Information supplied: Begin

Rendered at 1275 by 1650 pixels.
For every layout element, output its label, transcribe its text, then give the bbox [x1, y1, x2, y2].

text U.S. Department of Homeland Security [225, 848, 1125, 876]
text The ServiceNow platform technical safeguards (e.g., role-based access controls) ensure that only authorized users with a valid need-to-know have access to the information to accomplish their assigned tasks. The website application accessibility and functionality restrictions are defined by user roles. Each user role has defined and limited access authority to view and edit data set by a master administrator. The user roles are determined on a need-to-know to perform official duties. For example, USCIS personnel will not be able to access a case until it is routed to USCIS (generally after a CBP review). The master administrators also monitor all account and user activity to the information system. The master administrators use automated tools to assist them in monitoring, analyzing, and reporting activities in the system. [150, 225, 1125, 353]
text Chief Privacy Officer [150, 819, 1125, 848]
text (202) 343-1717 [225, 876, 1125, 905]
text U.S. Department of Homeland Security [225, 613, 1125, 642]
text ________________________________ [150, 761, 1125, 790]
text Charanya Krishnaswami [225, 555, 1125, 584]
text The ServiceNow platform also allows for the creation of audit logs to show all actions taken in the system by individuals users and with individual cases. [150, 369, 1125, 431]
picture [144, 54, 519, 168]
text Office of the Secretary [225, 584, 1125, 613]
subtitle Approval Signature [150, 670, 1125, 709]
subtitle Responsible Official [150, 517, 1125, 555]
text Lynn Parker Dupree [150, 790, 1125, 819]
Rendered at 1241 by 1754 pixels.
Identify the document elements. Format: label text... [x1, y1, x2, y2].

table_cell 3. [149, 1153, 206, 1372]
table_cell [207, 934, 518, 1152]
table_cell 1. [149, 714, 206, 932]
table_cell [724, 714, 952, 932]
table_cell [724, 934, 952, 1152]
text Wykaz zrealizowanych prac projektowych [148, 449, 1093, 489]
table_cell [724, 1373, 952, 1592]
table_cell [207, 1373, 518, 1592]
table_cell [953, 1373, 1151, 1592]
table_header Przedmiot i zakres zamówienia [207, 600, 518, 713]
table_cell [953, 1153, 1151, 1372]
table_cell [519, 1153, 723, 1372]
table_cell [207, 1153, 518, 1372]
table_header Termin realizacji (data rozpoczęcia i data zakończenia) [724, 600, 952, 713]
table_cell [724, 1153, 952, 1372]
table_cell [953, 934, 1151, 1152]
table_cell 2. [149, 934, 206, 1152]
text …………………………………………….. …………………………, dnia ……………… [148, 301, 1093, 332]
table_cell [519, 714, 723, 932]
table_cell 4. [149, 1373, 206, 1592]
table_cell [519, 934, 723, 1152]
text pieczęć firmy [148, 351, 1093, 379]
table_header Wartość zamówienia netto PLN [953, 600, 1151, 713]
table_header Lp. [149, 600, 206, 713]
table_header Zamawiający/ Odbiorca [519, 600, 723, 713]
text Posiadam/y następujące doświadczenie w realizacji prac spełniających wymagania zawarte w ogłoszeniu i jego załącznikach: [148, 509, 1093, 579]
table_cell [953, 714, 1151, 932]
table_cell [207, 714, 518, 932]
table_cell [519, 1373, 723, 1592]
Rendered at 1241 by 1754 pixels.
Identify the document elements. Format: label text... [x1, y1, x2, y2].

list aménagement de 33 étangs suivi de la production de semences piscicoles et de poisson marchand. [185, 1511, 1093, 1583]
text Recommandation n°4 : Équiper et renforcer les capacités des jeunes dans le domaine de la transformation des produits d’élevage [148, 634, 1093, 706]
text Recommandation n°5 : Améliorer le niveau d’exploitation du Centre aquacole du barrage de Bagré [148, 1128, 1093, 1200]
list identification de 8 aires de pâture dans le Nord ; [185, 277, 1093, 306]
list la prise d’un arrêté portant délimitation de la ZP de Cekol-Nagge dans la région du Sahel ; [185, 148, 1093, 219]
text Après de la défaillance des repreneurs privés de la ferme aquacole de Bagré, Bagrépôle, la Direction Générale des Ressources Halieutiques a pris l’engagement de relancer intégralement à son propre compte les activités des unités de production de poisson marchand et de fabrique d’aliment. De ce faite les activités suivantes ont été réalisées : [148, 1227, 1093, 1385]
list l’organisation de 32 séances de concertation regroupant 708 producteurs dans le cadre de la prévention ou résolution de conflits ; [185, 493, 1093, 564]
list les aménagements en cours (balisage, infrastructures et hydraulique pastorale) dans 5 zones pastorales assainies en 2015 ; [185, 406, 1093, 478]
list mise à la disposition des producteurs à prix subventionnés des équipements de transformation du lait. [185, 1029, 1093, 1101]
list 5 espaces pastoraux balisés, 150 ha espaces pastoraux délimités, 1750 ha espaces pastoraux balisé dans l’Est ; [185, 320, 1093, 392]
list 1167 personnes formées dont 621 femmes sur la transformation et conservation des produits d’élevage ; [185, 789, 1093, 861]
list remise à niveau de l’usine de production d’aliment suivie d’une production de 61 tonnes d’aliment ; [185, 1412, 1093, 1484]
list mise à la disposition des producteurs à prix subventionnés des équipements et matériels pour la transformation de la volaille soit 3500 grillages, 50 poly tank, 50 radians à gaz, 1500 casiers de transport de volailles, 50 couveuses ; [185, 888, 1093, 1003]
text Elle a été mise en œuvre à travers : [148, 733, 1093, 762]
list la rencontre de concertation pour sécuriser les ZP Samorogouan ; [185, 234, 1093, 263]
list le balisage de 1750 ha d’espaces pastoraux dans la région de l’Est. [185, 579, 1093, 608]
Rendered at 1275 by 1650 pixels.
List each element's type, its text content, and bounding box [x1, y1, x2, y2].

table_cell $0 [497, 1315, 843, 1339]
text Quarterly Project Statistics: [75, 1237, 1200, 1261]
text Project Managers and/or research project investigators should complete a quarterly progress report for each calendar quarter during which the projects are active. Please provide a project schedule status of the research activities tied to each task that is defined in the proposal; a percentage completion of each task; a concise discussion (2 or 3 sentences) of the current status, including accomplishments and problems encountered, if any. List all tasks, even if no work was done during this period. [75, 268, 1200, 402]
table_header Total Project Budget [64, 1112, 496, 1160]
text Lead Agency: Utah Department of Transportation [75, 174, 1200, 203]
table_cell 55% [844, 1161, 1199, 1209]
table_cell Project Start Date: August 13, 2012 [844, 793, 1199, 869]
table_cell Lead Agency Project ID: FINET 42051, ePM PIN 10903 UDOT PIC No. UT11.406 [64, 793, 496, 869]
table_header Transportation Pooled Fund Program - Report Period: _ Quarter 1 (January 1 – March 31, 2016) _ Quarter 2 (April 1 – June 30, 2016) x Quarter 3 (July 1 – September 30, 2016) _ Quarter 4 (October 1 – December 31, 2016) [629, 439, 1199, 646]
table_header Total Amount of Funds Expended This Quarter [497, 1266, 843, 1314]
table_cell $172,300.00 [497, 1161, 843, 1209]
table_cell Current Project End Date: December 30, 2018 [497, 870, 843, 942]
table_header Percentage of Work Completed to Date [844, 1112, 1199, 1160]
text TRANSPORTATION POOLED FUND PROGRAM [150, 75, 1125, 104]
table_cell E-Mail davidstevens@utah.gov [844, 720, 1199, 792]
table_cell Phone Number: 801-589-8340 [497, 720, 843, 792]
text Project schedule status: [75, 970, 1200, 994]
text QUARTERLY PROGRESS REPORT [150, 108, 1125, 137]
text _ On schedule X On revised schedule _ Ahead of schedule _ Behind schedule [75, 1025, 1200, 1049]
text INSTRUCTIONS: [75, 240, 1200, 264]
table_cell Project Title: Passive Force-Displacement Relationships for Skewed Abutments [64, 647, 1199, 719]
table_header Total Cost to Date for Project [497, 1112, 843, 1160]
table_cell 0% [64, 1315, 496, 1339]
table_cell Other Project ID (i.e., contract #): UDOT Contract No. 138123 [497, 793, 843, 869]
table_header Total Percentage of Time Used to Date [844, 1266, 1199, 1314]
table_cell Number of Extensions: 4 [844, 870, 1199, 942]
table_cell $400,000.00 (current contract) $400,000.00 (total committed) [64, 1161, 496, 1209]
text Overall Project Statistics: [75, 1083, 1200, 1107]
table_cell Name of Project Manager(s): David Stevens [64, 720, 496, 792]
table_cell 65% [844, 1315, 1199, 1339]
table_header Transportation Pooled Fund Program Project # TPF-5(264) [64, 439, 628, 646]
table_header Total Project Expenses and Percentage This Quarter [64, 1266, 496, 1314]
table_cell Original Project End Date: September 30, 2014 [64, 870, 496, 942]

Information supplied: End

Search the data for "dans" and list every line in which it occurs.

_Answer area_:
text Recommandation n°4 : Équiper et renforcer les capacités des jeunes dans le domaine de la transformation des produits d’élevage [148, 634, 1093, 706]
list identification de 8 aires de pâture dans le Nord ; [185, 277, 1093, 306]
list la prise d’un arrêté portant délimitation de la ZP de Cekol-Nagge dans la région du Sahel ; [185, 148, 1093, 219]
list l’organisation de 32 séances de concertation regroupant 708 producteurs dans le cadre de la prévention ou résolution de conflits ; [185, 493, 1093, 564]
list les aménagements en cours (balisage, infrastructures et hydraulique pastorale) dans 5 zones pastorales assainies en 2015 ; [185, 406, 1093, 478]
list 5 espaces pastoraux balisés, 150 ha espaces pastoraux délimités, 1750 ha espaces pastoraux balisé dans l’Est ; [185, 320, 1093, 392]
list le balisage de 1750 ha d’espaces pastoraux dans la région de l’Est. [185, 579, 1093, 608]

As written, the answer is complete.